(Saved entries)
....
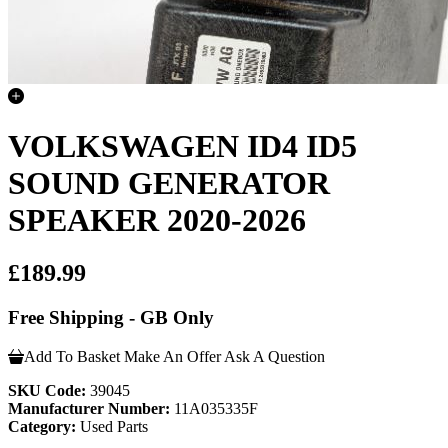
VOLKSWAGEN ID4 ID5
SOUND GENERATOR
SPEAKER 2020-2026
£189.99
Free Shipping - GB Only
Add To Basket
Make An Offer
Ask A Question
SKU Code:
39045
Manufacturer Number:
11A035335F
Category:
Used Parts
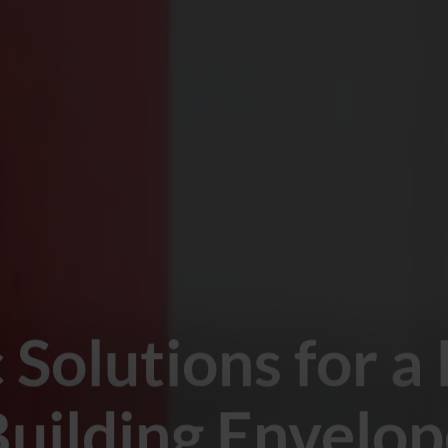
c Solutions for a
uilding Envelo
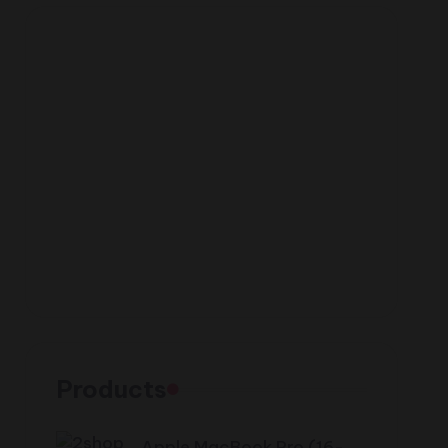
Products
Apple MacBook Pro (16-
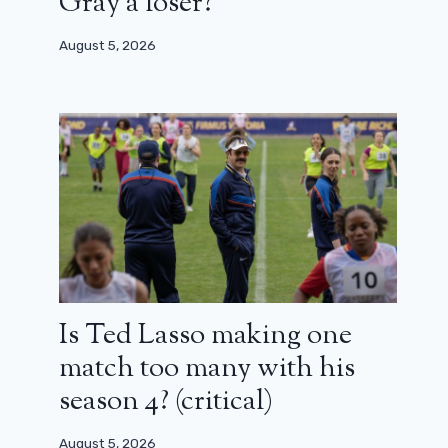
Gray a loser?
August 5, 2026
Is Ted Lasso making one
match too many with his
season 4? (critical)
August 5, 2026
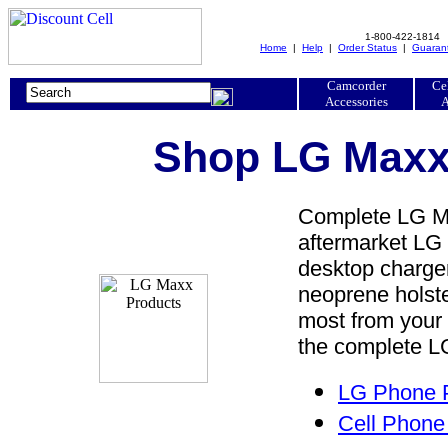
1-800-422-1814
Home
|
Help
|
Order Status
|
Guaran
Camcorder
Ce
Accessories
A
Shop LG Maxx 
Complete LG Ma
aftermarket LG 
desktop charger,
neoprene holste
most from your
the complete LG
LG Phone P
Cell Phone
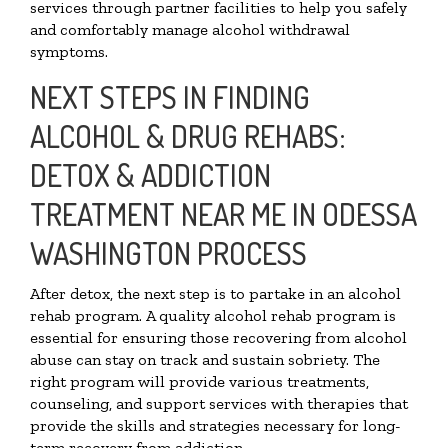
services through partner facilities to help you safely
and comfortably manage alcohol withdrawal
symptoms.
NEXT STEPS IN FINDING
ALCOHOL & DRUG REHABS:
DETOX & ADDICTION
TREATMENT NEAR ME IN ODESSA
WASHINGTON PROCESS
After detox, the next step is to partake in an alcohol
rehab program. A quality alcohol rehab program is
essential for ensuring those recovering from alcohol
abuse can stay on track and sustain sobriety. The
right program will provide various treatments,
counseling, and support services with therapies that
provide the skills and strategies necessary for long-
term recovery from addiction.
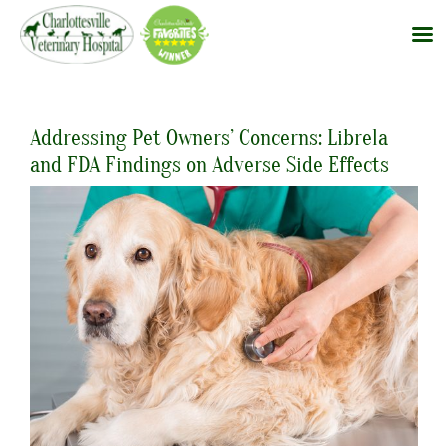
Skip
to
Addressing Pet Owners’ Concerns: Librela
content
and FDA Findings on Adverse Side Effects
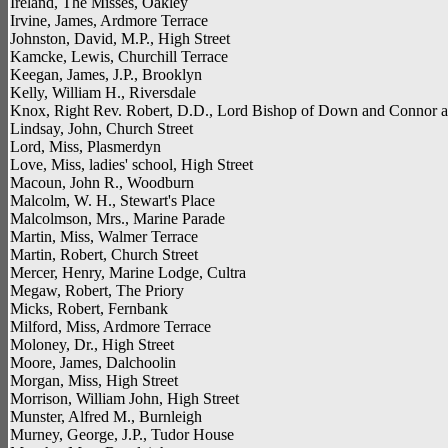
Ireland, The Misses, Oakley
Irvine, James, Ardmore Terrace
Johnston, David, M.P., High Street
Kamcke, Lewis, Churchill Terrace
Keegan, James, J.P., Brooklyn
Kelly, William H., Riversdale
Knox, Right Rev. Robert, D.D., Lord Bishop of Down and Connor 
Lindsay, John, Church Street
Lord, Miss, Plasmerdyn
Love, Miss, ladies' school, High Street
Macoun, John R., Woodburn
Malcolm, W. H., Stewart's Place
Malcolmson, Mrs., Marine Parade
Martin, Miss, Walmer Terrace
Martin, Robert, Church Street
Mercer, Henry, Marine Lodge, Cultra
Megaw, Robert, The Priory
Micks, Robert, Fernbank
Milford, Miss, Ardmore Terrace
Moloney, Dr., High Street
Moore, James, Dalchoolin
Morgan, Miss, High Street
Morrison, William John, High Street
Munster, Alfred M., Burnleigh
Murney, George, J.P., Tudor House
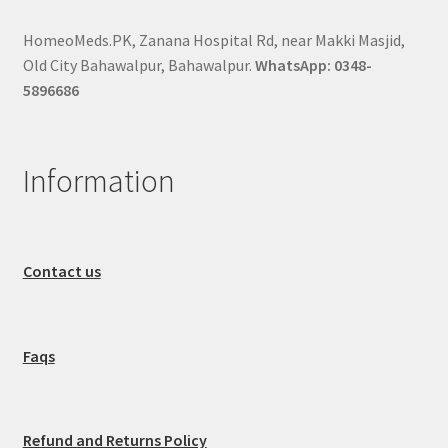
HomeoMeds.PK, Zanana Hospital Rd, near Makki Masjid,
Old City Bahawalpur, Bahawalpur.
WhatsApp: 0348-
5896686
Information
Contact us
Faqs
Refund and Returns Policy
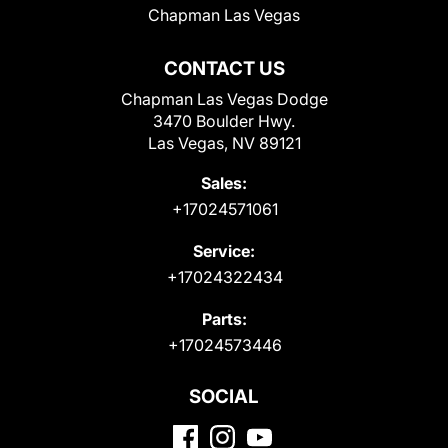
Chapman Las Vegas
CONTACT US
Chapman Las Vegas Dodge
3470 Boulder Hwy.
Las Vegas, NV 89121
Sales:
+17024571061
Service:
+17024322434
Parts:
+17024573446
SOCIAL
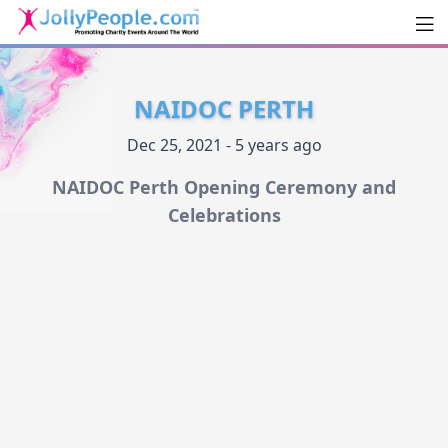
Men
JollyPeople.Com
NAIDOC PERTH
Dec 25, 2021 - 5 years ago
NAIDOC Perth Opening Ceremony and
Celebrations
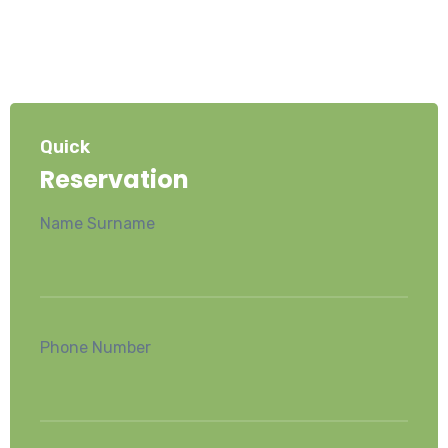
Quick
Reservation
Name Surname
Phone Number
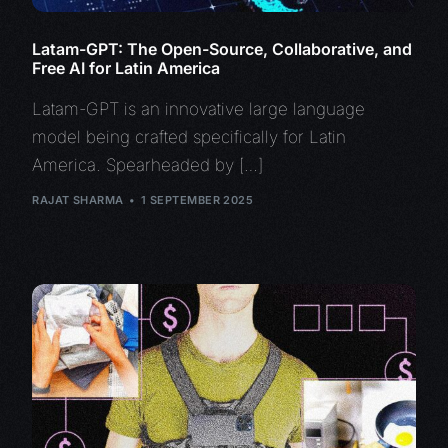
Latam-GPT: The Open-Source, Collaborative, and
Free AI for Latin America
Latam-GPT is an innovative large language
model being crafted specifically for Latin
America. Spearheaded by […]
RAJAT SHARMA
1 SEPTEMBER 2025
....
> What you should do
Output should consist of the lines above from the one with "Munster, Alfred M., Burnleigh" down to the one with "America. Spearheaded by […]", exact and without pictures.

> Task answer
Munster, Alfred M., Burnleigh
Murney, George, J.P., Tudor House
HomeoMeds.PK, Zanana Hospital Rd, near Makki Masjid,
Old City Bahawalpur, Bahawalpur.
WhatsApp: 0348-
5896686
Information
Contact us
Faqs
Refund and Returns Policy
Chapman Las Vegas
CONTACT US
Chapman Las Vegas Dodge
3470 Boulder Hwy.
Las Vegas, NV 89121
Sales:
+17024571061
Service:
+17024322434
Parts:
+17024573446
SOCIAL
Men
JollyPeople.Com
NAIDOC PERTH
Dec 25, 2021 - 5 years ago
NAIDOC Perth Opening Ceremony and
Celebrations
Quick
Reservation
Name Surname
Phone Number
Latam-GPT: The Open-Source, Collaborative, and
Free AI for Latin America
Latam-GPT is an innovative large language
model being crafted specifically for Latin
America. Spearheaded by […]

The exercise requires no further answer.